Marc Klaas and David Kaczynski, two men personally effected by the death penalty but with opposite opinions of it, have been touring the country in an attempt to shine a light on the issue.
"What we're trying to do is bring a little depth to the issue, explore really what's going on here," Klaas, who supports the death penalty, told the CBS News Early Show.
"We hope that people can start thinking about it a little more deeply and arrive at more educated reasons for being either for or against it," he says.
Kaczynski, Klaas' debating partner, explains why he opposes capital punishment.
"I think there's been a fairly shocking revelation that since 1977, when the death penalty was re-instituted in the United States, 89 people have been tried, sentenced, convicted to die and later found out to be innocent," he says.
"In Illinois, for example, there are more people found innocent on death row than guilty," Kaczynski says. "I think the risk of executing an innocent person is too great and we really need to protect the innocent, first of all."
But Klaas says there are no documented cases of innocent people being put to death. There's another problem he's concerned about.
"People on death row have been put back out into society to kill again. That's my concern," he says.

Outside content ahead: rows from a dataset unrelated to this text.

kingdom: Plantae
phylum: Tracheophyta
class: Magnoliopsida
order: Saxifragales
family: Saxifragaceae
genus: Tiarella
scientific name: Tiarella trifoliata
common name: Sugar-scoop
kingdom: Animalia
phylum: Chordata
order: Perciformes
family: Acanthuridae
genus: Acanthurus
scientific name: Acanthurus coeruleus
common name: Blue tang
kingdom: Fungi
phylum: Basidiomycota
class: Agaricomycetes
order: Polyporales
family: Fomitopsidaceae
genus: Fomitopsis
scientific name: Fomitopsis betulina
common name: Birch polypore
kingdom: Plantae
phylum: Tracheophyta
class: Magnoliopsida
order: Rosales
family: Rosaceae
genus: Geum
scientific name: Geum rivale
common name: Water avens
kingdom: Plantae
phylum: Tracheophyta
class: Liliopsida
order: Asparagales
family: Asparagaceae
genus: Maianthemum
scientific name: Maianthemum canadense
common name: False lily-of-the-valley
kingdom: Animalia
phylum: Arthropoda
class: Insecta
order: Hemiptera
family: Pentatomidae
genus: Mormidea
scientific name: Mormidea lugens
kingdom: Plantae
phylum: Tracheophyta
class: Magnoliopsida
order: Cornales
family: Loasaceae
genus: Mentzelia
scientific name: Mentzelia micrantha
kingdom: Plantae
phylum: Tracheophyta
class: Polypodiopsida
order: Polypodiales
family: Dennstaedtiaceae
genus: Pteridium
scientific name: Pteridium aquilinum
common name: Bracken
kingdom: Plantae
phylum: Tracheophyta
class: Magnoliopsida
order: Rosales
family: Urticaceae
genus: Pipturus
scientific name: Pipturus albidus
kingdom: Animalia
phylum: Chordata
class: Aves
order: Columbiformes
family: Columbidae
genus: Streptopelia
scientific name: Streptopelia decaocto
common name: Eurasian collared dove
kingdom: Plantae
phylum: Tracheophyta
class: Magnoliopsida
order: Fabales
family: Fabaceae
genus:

In 1993, Klaas' daughter, 12-year-old Polly Klaas, was kidnapped from her home, raped and murdered. Her killer, Richard Allen Davis, was a repeat sex offender with a history of alcohol and drug abuse.
Klaas says his family's tragedy altered his opinion of the death penalty.
"I was vaguely against the death penalty on some very kind of shaky -- I think philosophical -- grounds until I realized that evil does exist in our society, and the best way to deal with evil is to eradicate it," Klaas says.
He says there's no argument for rehabilitating the most serious criminals, like Davis. "Never has there been a documented case of a psychopath or a pedophile ever being cured in our society," Klaas says.
Kaczynski, for his part, says his view of the death penalty has remained consistent.
"I've always been opposed to the death penalty," Kaczynski says. "If we kill a person who has killed, we become, at least a little bit, like them. And I think that's not a place where I want to be."
In 1996, Kaczynski, who suspected his older brother Ted was the man authorities called "the Unabomber," turned Ted in to the FBI. Ted Kaczynski was sentenced to life in prison after his family persuaded the courts he was mentally ill.
"Something's very, very, very wrong with my brother. But I know he's a human being," he says. "And I don't think we can kill people once we see their humanity."
The death penalty hasn't been a major issue in the presidential race as both candidates favor it. George W. Bush, whose state leads the nation in executions, has said that he supports capital punishment because he believes it serves as a deterrent.
Kaczynski disputes that view.
"There is a vast body of literature on this subject which conclusively demonstrates that the death penalty is not a deterrent to murder," he says. "It doesn't save lives. And I think it's really disturbing when you imagine that 143 people have been executed in Texas because Governor Bush is misinformed on this issue."
Bush told David Letterman that he would change his stand only if he became convinced that "the death penalty didn't save other people's lives."
If a perpetrator became truly remorseful, found religion and made a dramatic transformation, Klaas admits that might warrant reconsidering whether the death penalty is an appropriate punishment.
"I think if somebody has to find religion by laying out dead bodies, I certainly don't want to follow that individual and I don't want to step over the corpses to find the lord," he says. "If they've gotten to that path by doing that, that doesn't mean they shouldn't be facing their punishment."